▶ [Consegna] Trasforma in un elenco JSON di stringhe le righe di tutte le voci qui sotto, una stringa per riga e senza le righe vuote. Non includere le immagini nella risposta.

▶ [Voci da elaborare]

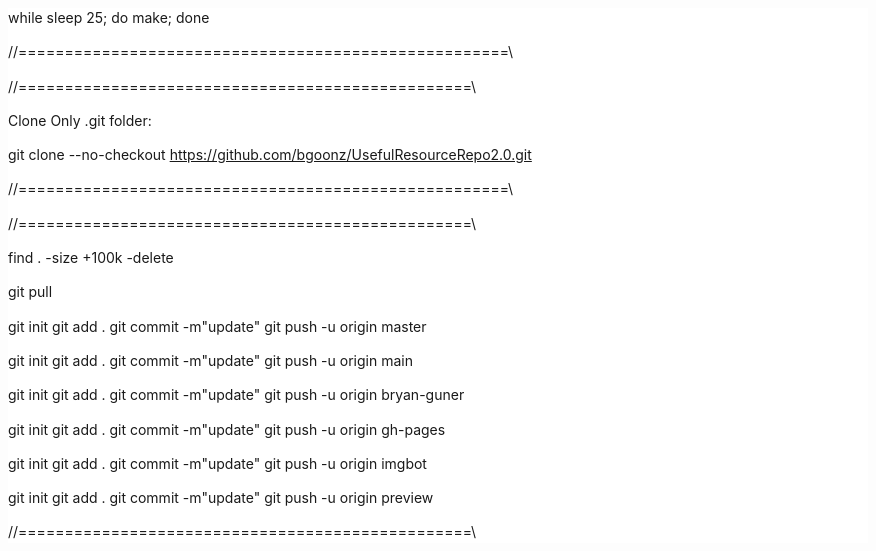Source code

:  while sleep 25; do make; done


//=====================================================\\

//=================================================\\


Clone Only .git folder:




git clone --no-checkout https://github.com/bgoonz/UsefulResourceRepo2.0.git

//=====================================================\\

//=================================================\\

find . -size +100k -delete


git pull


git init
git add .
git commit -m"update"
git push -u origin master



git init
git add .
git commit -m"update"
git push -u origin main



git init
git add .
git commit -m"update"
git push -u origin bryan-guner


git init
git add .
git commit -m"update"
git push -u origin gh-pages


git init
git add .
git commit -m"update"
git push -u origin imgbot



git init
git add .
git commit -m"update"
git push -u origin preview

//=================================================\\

▶ [Soluzione]
[
  "Source code",
  ":  while sleep 25; do make; done",
  "//=====================================================\\\\",
  "//=================================================\\\\",
  "Clone Only .git folder:",
  "git clone --no-checkout https://github.com/bgoonz/UsefulResourceRepo2.0.git",
  "//=====================================================\\\\",
  "//=================================================\\\\",
  "find . -size +100k -delete",
  "git pull",
  "git init",
  "git add .",
  "git commit -m\"update\"",
  "git push -u origin master",
  "git init",
  "git add .",
  "git commit -m\"update\"",
  "git push -u origin main",
  "git init",
  "git add .",
  "git commit -m\"update\"",
  "git push -u origin bryan-guner",
  "git init",
  "git add .",
  "git commit -m\"update\"",
  "git push -u origin gh-pages",
  "git init",
  "git add .",
  "git commit -m\"update\"",
  "git push -u origin imgbot",
  "git init",
  "git add .",
  "git commit -m\"update\"",
  "git push -u origin preview",
  "//=================================================\\\\"
]